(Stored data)

━━━━━━━━━━━━━━━━

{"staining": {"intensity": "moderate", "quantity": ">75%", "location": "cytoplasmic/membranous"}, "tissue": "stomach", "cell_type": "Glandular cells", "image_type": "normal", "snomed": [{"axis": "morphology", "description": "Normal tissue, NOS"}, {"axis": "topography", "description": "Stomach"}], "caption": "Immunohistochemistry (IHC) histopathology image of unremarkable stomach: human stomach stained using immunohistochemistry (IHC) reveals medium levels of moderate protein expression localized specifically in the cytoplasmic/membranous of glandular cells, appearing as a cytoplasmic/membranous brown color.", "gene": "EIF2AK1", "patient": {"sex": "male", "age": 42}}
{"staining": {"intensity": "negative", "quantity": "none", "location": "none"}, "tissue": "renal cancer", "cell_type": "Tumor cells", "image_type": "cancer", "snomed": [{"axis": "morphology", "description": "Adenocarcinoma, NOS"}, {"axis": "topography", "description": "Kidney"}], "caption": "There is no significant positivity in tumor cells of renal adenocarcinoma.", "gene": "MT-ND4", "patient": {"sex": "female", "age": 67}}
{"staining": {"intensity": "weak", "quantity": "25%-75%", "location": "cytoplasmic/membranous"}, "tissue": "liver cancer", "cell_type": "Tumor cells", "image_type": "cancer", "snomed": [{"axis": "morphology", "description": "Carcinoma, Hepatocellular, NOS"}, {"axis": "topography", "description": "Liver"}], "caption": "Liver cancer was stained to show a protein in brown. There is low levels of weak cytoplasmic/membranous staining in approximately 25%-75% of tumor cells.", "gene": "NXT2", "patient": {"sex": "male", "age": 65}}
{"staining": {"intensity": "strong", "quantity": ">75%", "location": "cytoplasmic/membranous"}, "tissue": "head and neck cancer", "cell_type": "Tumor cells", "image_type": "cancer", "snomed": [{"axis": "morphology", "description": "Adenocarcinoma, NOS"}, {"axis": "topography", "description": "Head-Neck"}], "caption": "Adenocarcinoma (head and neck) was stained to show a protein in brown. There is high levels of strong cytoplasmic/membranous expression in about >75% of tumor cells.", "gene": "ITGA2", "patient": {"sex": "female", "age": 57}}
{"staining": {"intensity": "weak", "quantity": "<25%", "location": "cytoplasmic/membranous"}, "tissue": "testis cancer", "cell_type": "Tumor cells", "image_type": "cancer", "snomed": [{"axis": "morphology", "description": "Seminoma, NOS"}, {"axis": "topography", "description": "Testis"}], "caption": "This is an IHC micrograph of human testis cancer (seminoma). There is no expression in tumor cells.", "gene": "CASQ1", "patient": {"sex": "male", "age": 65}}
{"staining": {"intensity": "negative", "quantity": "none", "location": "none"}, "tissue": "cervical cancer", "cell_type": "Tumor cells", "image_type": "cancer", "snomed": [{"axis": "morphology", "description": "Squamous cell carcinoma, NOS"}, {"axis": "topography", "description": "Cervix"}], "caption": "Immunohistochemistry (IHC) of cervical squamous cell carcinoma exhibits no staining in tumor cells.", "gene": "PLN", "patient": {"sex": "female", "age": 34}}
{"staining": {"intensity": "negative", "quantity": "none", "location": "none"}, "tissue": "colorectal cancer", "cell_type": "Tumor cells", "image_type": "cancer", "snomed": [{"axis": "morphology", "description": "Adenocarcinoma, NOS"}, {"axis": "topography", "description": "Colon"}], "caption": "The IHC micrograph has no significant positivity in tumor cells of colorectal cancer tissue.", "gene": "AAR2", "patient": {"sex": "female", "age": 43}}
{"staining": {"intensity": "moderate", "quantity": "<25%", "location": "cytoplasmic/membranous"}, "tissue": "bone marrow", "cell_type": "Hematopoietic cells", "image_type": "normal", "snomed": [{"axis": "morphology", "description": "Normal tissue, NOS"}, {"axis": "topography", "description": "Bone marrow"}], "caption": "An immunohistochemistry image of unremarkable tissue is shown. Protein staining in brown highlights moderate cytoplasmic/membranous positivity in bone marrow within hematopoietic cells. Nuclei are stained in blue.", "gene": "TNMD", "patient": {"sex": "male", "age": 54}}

━━━━━━━━━━━━━━━━

→ **Problem statement**
Write out the records again, exactly as given.

→ **Reply to the exercise**
{"staining": {"intensity": "moderate", "quantity": ">75%", "location": "cytoplasmic/membranous"}, "tissue": "stomach", "cell_type": "Glandular cells", "image_type": "normal", "snomed": [{"axis": "morphology", "description": "Normal tissue, NOS"}, {"axis": "topography", "description": "Stomach"}], "caption": "Immunohistochemistry (IHC) histopathology image of unremarkable stomach: human stomach stained using immunohistochemistry (IHC) reveals medium levels of moderate protein expression localized specifically in the cytoplasmic/membranous of glandular cells, appearing as a cytoplasmic/membranous brown color.", "gene": "EIF2AK1", "patient": {"sex": "male", "age": 42}}
{"staining": {"intensity": "negative", "quantity": "none", "location": "none"}, "tissue": "renal cancer", "cell_type": "Tumor cells", "image_type": "cancer", "snomed": [{"axis": "morphology", "description": "Adenocarcinoma, NOS"}, {"axis": "topography", "description": "Kidney"}], "caption": "There is no significant positivity in tumor cells of renal adenocarcinoma.", "gene": "MT-ND4", "patient": {"sex": "female", "age": 67}}
{"staining": {"intensity": "weak", "quantity": "25%-75%", "location": "cytoplasmic/membranous"}, "tissue": "liver cancer", "cell_type": "Tumor cells", "image_type": "cancer", "snomed": [{"axis": "morphology", "description": "Carcinoma, Hepatocellular, NOS"}, {"axis": "topography", "description": "Liver"}], "caption": "Liver cancer was stained to show a protein in brown. There is low levels of weak cytoplasmic/membranous staining in approximately 25%-75% of tumor cells.", "gene": "NXT2", "patient": {"sex": "male", "age": 65}}
{"staining": {"intensity": "strong", "quantity": ">75%", "location": "cytoplasmic/membranous"}, "tissue": "head and neck cancer", "cell_type": "Tumor cells", "image_type": "cancer", "snomed": [{"axis": "morphology", "description": "Adenocarcinoma, NOS"}, {"axis": "topography", "description": "Head-Neck"}], "caption": "Adenocarcinoma (head and neck) was stained to show a protein in brown. There is high levels of strong cytoplasmic/membranous expression in about >75% of tumor cells.", "gene": "ITGA2", "patient": {"sex": "female", "age": 57}}
{"staining": {"intensity": "weak", "quantity": "<25%", "location": "cytoplasmic/membranous"}, "tissue": "testis cancer", "cell_type": "Tumor cells", "image_type": "cancer", "snomed": [{"axis": "morphology", "description": "Seminoma, NOS"}, {"axis": "topography", "description": "Testis"}], "caption": "This is an IHC micrograph of human testis cancer (seminoma). There is no expression in tumor cells.", "gene": "CASQ1", "patient": {"sex": "male", "age": 65}}
{"staining": {"intensity": "negative", "quantity": "none", "location": "none"}, "tissue": "cervical cancer", "cell_type": "Tumor cells", "image_type": "cancer", "snomed": [{"axis": "morphology", "description": "Squamous cell carcinoma, NOS"}, {"axis": "topography", "description": "Cervix"}], "caption": "Immunohistochemistry (IHC) of cervical squamous cell carcinoma exhibits no staining in tumor cells.", "gene": "PLN", "patient": {"sex": "female", "age": 34}}
{"staining": {"intensity": "negative", "quantity": "none", "location": "none"}, "tissue": "colorectal cancer", "cell_type": "Tumor cells", "image_type": "cancer", "snomed": [{"axis": "morphology", "description": "Adenocarcinoma, NOS"}, {"axis": "topography", "description": "Colon"}], "caption": "The IHC micrograph has no significant positivity in tumor cells of colorectal cancer tissue.", "gene": "AAR2", "patient": {"sex": "female", "age": 43}}
{"staining": {"intensity": "moderate", "quantity": "<25%", "location": "cytoplasmic/membranous"}, "tissue": "bone marrow", "cell_type": "Hematopoietic cells", "image_type": "normal", "snomed": [{"axis": "morphology", "description": "Normal tissue, NOS"}, {"axis": "topography", "description": "Bone marrow"}], "caption": "An immunohistochemistry image of unremarkable tissue is shown. Protein staining in brown highlights moderate cytoplasmic/membranous positivity in bone marrow within hematopoietic cells. Nuclei are stained in blue.", "gene": "TNMD", "patient": {"sex": "male", "age": 54}}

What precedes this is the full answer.